### SUPPLIED MATERIAL
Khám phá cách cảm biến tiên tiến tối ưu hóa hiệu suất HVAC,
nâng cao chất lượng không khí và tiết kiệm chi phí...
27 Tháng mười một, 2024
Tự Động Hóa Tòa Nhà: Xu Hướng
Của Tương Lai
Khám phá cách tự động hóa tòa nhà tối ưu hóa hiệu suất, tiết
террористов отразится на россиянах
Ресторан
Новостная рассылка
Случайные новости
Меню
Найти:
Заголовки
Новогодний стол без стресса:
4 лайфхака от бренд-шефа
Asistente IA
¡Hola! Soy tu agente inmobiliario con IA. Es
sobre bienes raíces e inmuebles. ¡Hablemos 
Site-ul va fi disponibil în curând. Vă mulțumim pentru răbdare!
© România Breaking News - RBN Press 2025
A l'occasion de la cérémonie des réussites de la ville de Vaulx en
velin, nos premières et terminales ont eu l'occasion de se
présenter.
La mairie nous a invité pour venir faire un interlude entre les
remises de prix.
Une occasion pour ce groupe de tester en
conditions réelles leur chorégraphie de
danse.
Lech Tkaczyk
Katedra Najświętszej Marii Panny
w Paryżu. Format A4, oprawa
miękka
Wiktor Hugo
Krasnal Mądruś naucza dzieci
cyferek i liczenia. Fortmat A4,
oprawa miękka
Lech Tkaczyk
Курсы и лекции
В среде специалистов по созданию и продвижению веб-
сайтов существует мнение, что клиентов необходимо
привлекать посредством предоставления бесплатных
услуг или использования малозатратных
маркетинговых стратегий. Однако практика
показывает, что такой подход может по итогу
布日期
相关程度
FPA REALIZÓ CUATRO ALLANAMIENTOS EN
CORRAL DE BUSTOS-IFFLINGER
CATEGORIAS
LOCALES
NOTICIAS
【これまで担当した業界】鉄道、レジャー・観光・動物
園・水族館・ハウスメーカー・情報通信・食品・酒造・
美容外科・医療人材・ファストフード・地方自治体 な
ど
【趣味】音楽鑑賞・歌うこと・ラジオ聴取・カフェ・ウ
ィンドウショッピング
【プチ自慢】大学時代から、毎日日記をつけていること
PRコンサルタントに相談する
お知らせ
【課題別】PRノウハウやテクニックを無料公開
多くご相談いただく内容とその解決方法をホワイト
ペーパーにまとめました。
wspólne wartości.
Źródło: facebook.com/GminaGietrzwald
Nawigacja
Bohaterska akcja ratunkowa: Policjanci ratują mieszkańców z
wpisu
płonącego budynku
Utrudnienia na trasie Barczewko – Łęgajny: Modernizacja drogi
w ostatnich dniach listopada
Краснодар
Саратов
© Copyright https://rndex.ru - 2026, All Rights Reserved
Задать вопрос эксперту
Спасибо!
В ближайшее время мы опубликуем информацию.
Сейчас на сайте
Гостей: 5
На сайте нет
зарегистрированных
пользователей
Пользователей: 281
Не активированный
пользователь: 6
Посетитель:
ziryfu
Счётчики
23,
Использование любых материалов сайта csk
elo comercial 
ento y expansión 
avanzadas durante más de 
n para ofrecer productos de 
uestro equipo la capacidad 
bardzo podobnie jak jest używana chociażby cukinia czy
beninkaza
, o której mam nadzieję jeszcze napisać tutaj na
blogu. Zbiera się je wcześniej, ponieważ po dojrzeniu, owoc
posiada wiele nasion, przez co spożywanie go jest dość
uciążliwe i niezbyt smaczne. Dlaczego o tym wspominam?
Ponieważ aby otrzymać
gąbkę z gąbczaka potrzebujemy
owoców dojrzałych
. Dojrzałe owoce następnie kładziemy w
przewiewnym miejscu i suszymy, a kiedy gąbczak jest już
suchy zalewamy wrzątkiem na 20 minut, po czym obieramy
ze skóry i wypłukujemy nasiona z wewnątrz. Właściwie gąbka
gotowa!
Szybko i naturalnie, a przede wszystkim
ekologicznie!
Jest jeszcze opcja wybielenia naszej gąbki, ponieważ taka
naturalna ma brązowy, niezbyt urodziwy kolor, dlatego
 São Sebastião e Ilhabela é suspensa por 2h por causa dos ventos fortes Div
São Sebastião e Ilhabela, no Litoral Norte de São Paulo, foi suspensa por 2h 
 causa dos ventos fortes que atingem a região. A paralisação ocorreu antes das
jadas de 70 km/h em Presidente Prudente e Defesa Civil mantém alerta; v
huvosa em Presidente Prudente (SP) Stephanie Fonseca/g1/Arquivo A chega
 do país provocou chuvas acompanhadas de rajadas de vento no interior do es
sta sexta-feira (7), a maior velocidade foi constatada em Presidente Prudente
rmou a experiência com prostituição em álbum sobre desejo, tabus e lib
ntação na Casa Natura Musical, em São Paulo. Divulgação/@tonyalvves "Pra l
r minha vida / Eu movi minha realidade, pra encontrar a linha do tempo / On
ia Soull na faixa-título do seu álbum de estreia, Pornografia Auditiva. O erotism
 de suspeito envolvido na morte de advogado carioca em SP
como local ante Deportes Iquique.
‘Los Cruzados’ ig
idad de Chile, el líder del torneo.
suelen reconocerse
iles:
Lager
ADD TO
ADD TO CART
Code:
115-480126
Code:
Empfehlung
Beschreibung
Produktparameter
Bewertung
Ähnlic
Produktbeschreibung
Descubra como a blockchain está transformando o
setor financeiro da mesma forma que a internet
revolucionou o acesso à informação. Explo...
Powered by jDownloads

### WORK ITEM
Reproduce the text of all the records above line by line, keeping every character, language, and line break as it appears.

### SOLUTION TO THE EXERCISE
Khám phá cách cảm biến tiên tiến tối ưu hóa hiệu suất HVAC,
nâng cao chất lượng không khí và tiết kiệm chi phí...
27 Tháng mười một, 2024
Tự Động Hóa Tòa Nhà: Xu Hướng
Của Tương Lai
Khám phá cách tự động hóa tòa nhà tối ưu hóa hiệu suất, tiết
террористов отразится на россиянах
Ресторан
Новостная рассылка
Случайные новости
Меню
Найти:
Заголовки
Новогодний стол без стресса:
4 лайфхака от бренд-шефа
Asistente IA
¡Hola! Soy tu agente inmobiliario con IA. Es
sobre bienes raíces e inmuebles. ¡Hablemos 
Site-ul va fi disponibil în curând. Vă mulțumim pentru răbdare!
© România Breaking News - RBN Press 2025
A l'occasion de la cérémonie des réussites de la ville de Vaulx en
velin, nos premières et terminales ont eu l'occasion de se
présenter.
La mairie nous a invité pour venir faire un interlude entre les
remises de prix.
Une occasion pour ce groupe de tester en
conditions réelles leur chorégraphie de
danse.
Lech Tkaczyk
Katedra Najświętszej Marii Panny
w Paryżu. Format A4, oprawa
miękka
Wiktor Hugo
Krasnal Mądruś naucza dzieci
cyferek i liczenia. Fortmat A4,
oprawa miękka
Lech Tkaczyk
Курсы и лекции
В среде специалистов по созданию и продвижению веб-
сайтов существует мнение, что клиентов необходимо
привлекать посредством предоставления бесплатных
услуг или использования малозатратных
маркетинговых стратегий. Однако практика
показывает, что такой подход может по итогу
布日期
相关程度
FPA REALIZÓ CUATRO ALLANAMIENTOS EN
CORRAL DE BUSTOS-IFFLINGER
CATEGORIAS
LOCALES
NOTICIAS
【これまで担当した業界】鉄道、レジャー・観光・動物
園・水族館・ハウスメーカー・情報通信・食品・酒造・
美容外科・医療人材・ファストフード・地方自治体 な
ど
【趣味】音楽鑑賞・歌うこと・ラジオ聴取・カフェ・ウ
ィンドウショッピング
【プチ自慢】大学時代から、毎日日記をつけていること
PRコンサルタントに相談する
お知らせ
【課題別】PRノウハウやテクニックを無料公開
多くご相談いただく内容とその解決方法をホワイト
ペーパーにまとめました。
wspólne wartości.
Źródło: facebook.com/GminaGietrzwald
Nawigacja
Bohaterska akcja ratunkowa: Policjanci ratują mieszkańców z
wpisu
płonącego budynku
Utrudnienia na trasie Barczewko – Łęgajny: Modernizacja drogi
w ostatnich dniach listopada
Краснодар
Саратов
© Copyright https://rndex.ru - 2026, All Rights Reserved
Задать вопрос эксперту
Спасибо!
В ближайшее время мы опубликуем информацию.
Сейчас на сайте
Гостей: 5
На сайте нет
зарегистрированных
пользователей
Пользователей: 281
Не активированный
пользователь: 6
Посетитель:
ziryfu
Счётчики
23,
Использование любых материалов сайта csk
elo comercial 
ento y expansión 
avanzadas durante más de 
n para ofrecer productos de 
uestro equipo la capacidad 
bardzo podobnie jak jest używana chociażby cukinia czy
beninkaza
, o której mam nadzieję jeszcze napisać tutaj na
blogu. Zbiera się je wcześniej, ponieważ po dojrzeniu, owoc
posiada wiele nasion, przez co spożywanie go jest dość
uciążliwe i niezbyt smaczne. Dlaczego o tym wspominam?
Ponieważ aby otrzymać
gąbkę z gąbczaka potrzebujemy
owoców dojrzałych
. Dojrzałe owoce następnie kładziemy w
przewiewnym miejscu i suszymy, a kiedy gąbczak jest już
suchy zalewamy wrzątkiem na 20 minut, po czym obieramy
ze skóry i wypłukujemy nasiona z wewnątrz. Właściwie gąbka
gotowa!
Szybko i naturalnie, a przede wszystkim
ekologicznie!
Jest jeszcze opcja wybielenia naszej gąbki, ponieważ taka
naturalna ma brązowy, niezbyt urodziwy kolor, dlatego
 São Sebastião e Ilhabela é suspensa por 2h por causa dos ventos fortes Div
São Sebastião e Ilhabela, no Litoral Norte de São Paulo, foi suspensa por 2h 
 causa dos ventos fortes que atingem a região. A paralisação ocorreu antes das
jadas de 70 km/h em Presidente Prudente e Defesa Civil mantém alerta; v
huvosa em Presidente Prudente (SP) Stephanie Fonseca/g1/Arquivo A chega
 do país provocou chuvas acompanhadas de rajadas de vento no interior do es
sta sexta-feira (7), a maior velocidade foi constatada em Presidente Prudente
rmou a experiência com prostituição em álbum sobre desejo, tabus e lib
ntação na Casa Natura Musical, em São Paulo. Divulgação/@tonyalvves "Pra l
r minha vida / Eu movi minha realidade, pra encontrar a linha do tempo / On
ia Soull na faixa-título do seu álbum de estreia, Pornografia Auditiva. O erotism
 de suspeito envolvido na morte de advogado carioca em SP
como local ante Deportes Iquique.
‘Los Cruzados’ ig
idad de Chile, el líder del torneo.
suelen reconocerse
iles:
Lager
ADD TO
ADD TO CART
Code:
115-480126
Code:
Empfehlung
Beschreibung
Produktparameter
Bewertung
Ähnlic
Produktbeschreibung
Descubra como a blockchain está transformando o
setor financeiro da mesma forma que a internet
revolucionou o acesso à informação. Explo...
Powered by jDownloads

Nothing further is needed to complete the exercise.